Istanbul, Turkey twin blasts
A damaged vehicle is seen after a blast in Istanbul, Turkey Murad Sezer/Reuters

Turkish warplanes pounded several positions of Kurdish militants in northern Iraq following the twin blasts that rocked Istanbul killing 38 people. The aerial bombardment comes as Turkish authorities pledged "vengeance".

Turkish fighter jets struck the targets at about 9pm local time (6pm GMT) on Sunday, 11 December, after intelligence fed information about Kurdish militants' areas. All the warplanes returned to their bases safely following the attack.

"12 PKK terrorist targets were shot 24 times in the area, all of them being destroyed completely," the Turkish military said in a statement.

Two powerful explosions in quick succession shook central Istanbul on Saturday causing severe casualties. Subsequent to the bombings, the suicide squad of the Kurdistan Freedom Hawks (TAK), an offshoot of the PKK group, claimed responsibility confirming the initial suspicions of the Turkish government.

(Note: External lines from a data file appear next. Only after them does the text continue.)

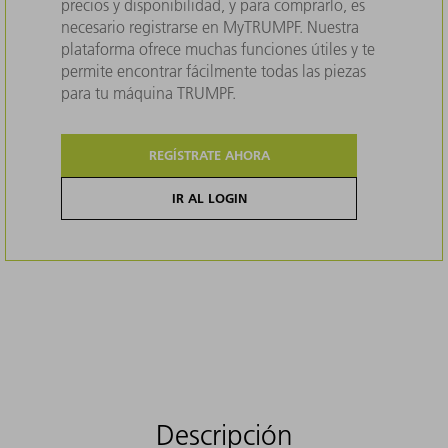
precios y disponibilidad, y para comprarlo, es
necesario registrarse en MyTRUMPF. Nuestra
plataforma ofrece muchas funciones útiles y te
permite encontrar fácilmente todas las piezas
para tu máquina TRUMPF.
REGÍSTRATE AHORA
IR AL LOGIN
Descripción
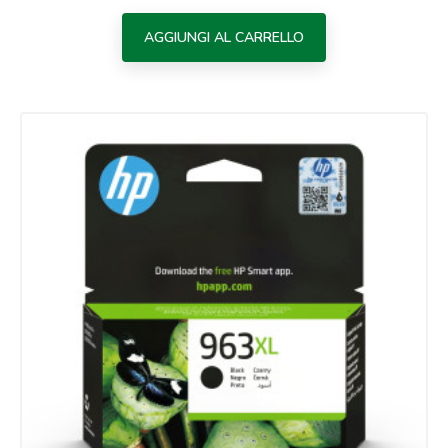
AGGIUNGI AL CARRELLO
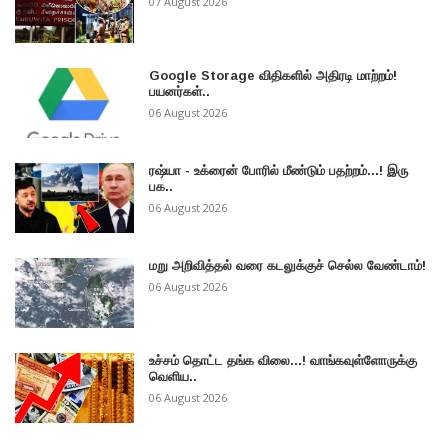
07 August 2026
Google Storage விதிகளில் அதிரடி மாற்றம்!
பயனர்கள்..
06 August 2026
ரஷ்யா - உக்ரைன் போரில் மீண்டும் பதற்றம்...! இரு
பக..
06 August 2026
மறு அறிவித்தல் வரை கடலுக்குச் செல்ல வேண்டாம்!
06 August 2026
உச்சம் தொட்ட தங்க விலை...! வாங்கவுள்ளோருக்கு
வெளிய..
06 August 2026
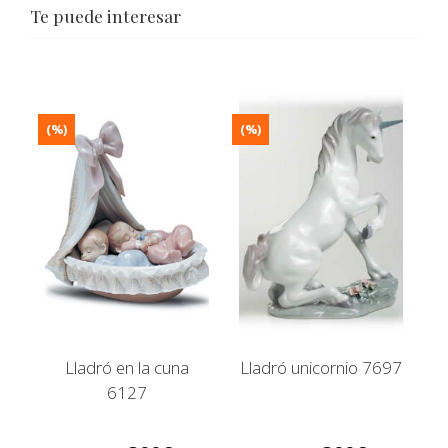
Te puede interesar
(%)
(%)
Lladró en la cuna
Lladró unicornio 7697
6127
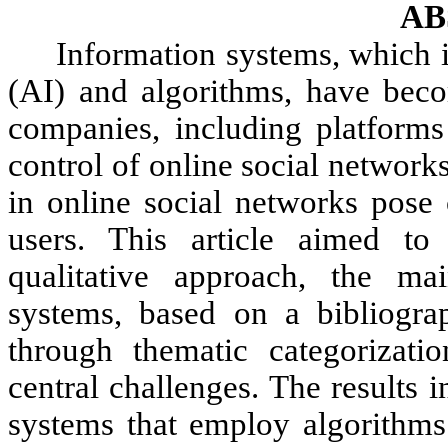
AB
Information systems, which in
(AI) and algorithms, have beco
companies, including platform
control of online social networ
in online social networks pose 
users. This article aimed to
qualitative approach, the ma
systems, based on a bibliogra
through thematic categorizatio
central challenges. The results 
systems that employ algorithm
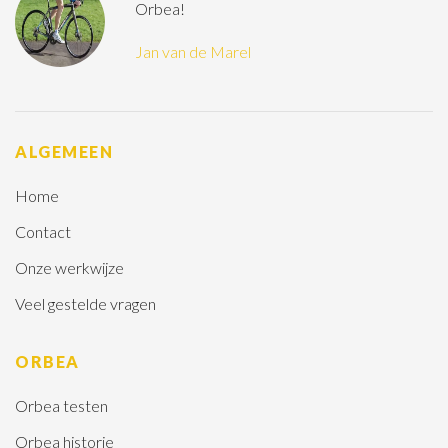
Orbea!
Jan van de Marel
ALGEMEEN
Home
Contact
Onze werkwijze
Veel gestelde vragen
ORBEA
Orbea testen
Orbea historie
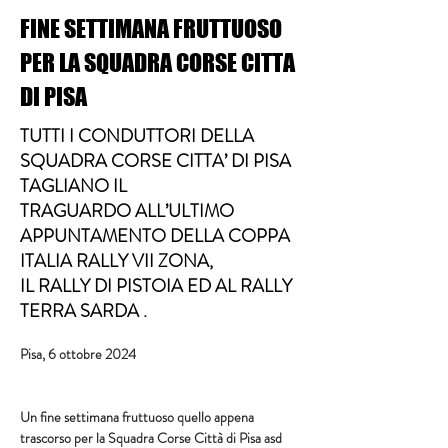
FINE SETTIMANA FRUTTUOSO
PER LA SQUADRA CORSE CITTA
DI PISA
TUTTI I CONDUTTORI DELLA
SQUADRA CORSE CITTA’ DI PISA
TAGLIANO IL
TRAGUARDO ALL’ULTIMO
APPUNTAMENTO DELLA COPPA
ITALIA RALLY VII ZONA,
IL RALLY DI PISTOIA ED AL RALLY
TERRA SARDA .
Pisa, 6 ottobre 2024
Un fine settimana fruttuoso quello appena 
trascorso per la Squadra Corse Città di Pisa asd 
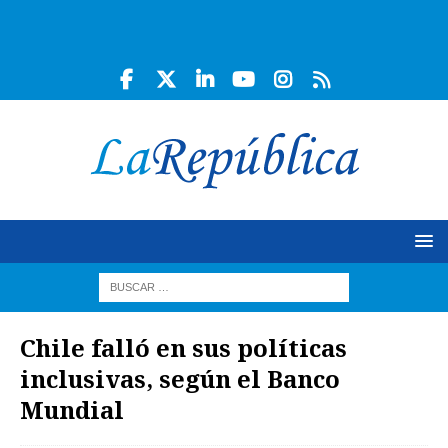
Chile falló en sus políticas
inclusivas, según el Banco
Mundial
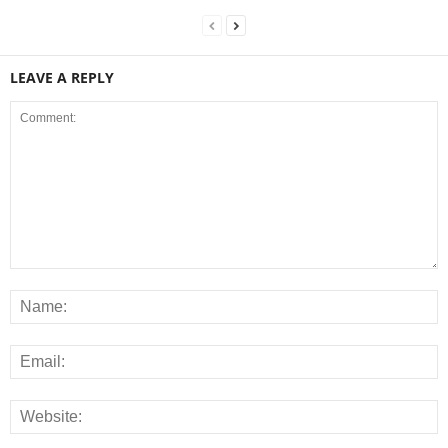
LEAVE A REPLY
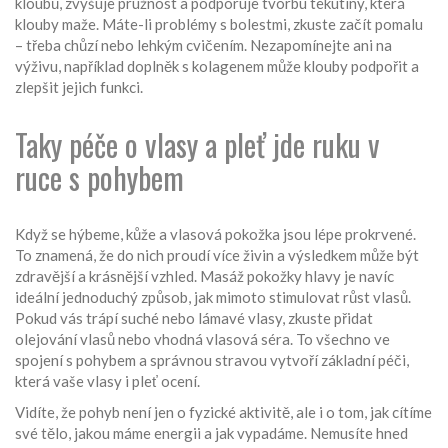
kloubů, zvyšuje pružnost a podporuje tvorbu tekutiny, která
klouby maže. Máte-li problémy s bolestmi, zkuste začít pomalu
– třeba chůzí nebo lehkým cvičením. Nezapomínejte ani na
výživu, například doplněk s kolagenem může klouby podpořit a
zlepšit jejich funkci.
Taky péče o vlasy a pleť jde ruku v
ruce s pohybem
Když se hýbeme, kůže a vlasová pokožka jsou lépe prokrvené.
To znamená, že do nich proudí více živin a výsledkem může být
zdravější a krásnější vzhled. Masáž pokožky hlavy je navíc
ideální jednoduchý způsob, jak mimoto stimulovat růst vlasů.
Pokud vás trápí suché nebo lámavé vlasy, zkuste přidat
olejování vlasů nebo vhodná vlasová séra. To všechno ve
spojení s pohybem a správnou stravou vytvoří základní péči,
která vaše vlasy i pleť ocení.
Vidíte, že pohyb není jen o fyzické aktivitě, ale i o tom, jak cítíme
své tělo, jakou máme energii a jak vypadáme. Nemusíte hned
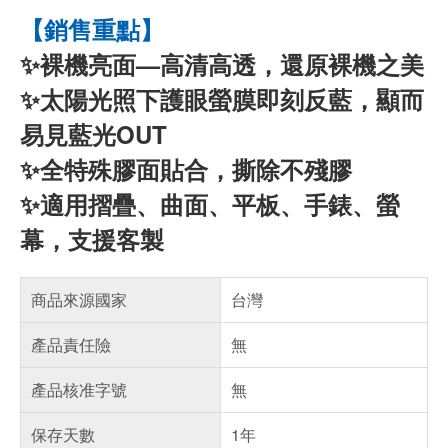
【銷售重點】
✨裸機亮面—高清高透，還原裸機之美
✨太陽光照下護眼螢膜即刻反藍，顯而
易見藍光OUT
✨全特殊膠面貼合，撕除不殘膠
✨適用摺疊、曲面、平板、手錶、螢
幕，支援客製
商品來源國家
台灣
產品責任險
無
產品核准字號
無
保存天數
1年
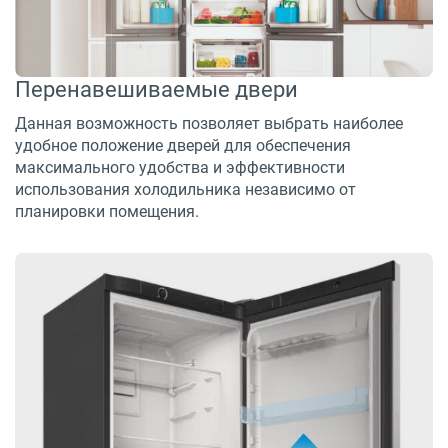
Перенавешиваемые двери
Данная возможность позволяет выбрать наиболее
удобное положение дверей для обеспечения
максимального удобства и эффективности
использования холодильника независимо от
планировки помещения.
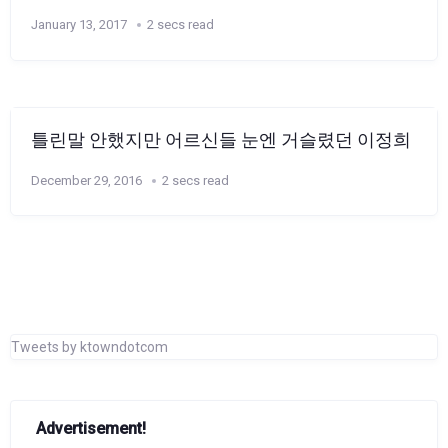
January 13, 2017
2 secs read
틀린말 안했지만 어르신들 눈엔 거슬렸던 이정희
December 29, 2016
2 secs read
Tweets by ktowndotcom
Advertisement!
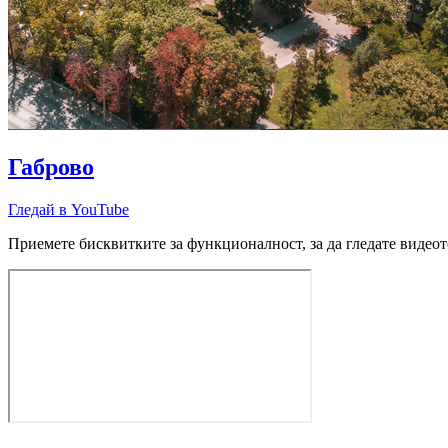
Габрово
Гледай в YouTube
Приемете бисквитките за функционалност, за да гледате видеот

The TAK said there will be no peace in Turkey until the top PKK leader Abdullah Ocalan is released from prison. The group has carried out several attacks against the Turkish government in the past as well.

"Sooner or later we will have our vengeance. This blood will not be left on the ground, no matter what the price, what the cost," said Interior Minister Suleyman Soylu while attending the funeral of officers. The PKK has long been waging a bloody insurgency in Turkey.

"What we must focus on is this terror burden. Our people should have no doubt we will continue our battle against terror until the end," said Turkish President Recep Tayyip Erdogan after visiting injured victims in hospital.

"They should know that we won't leave them unpunished. They should know that they are going to pay a heavy price." More than 150 people were injured in the explosions.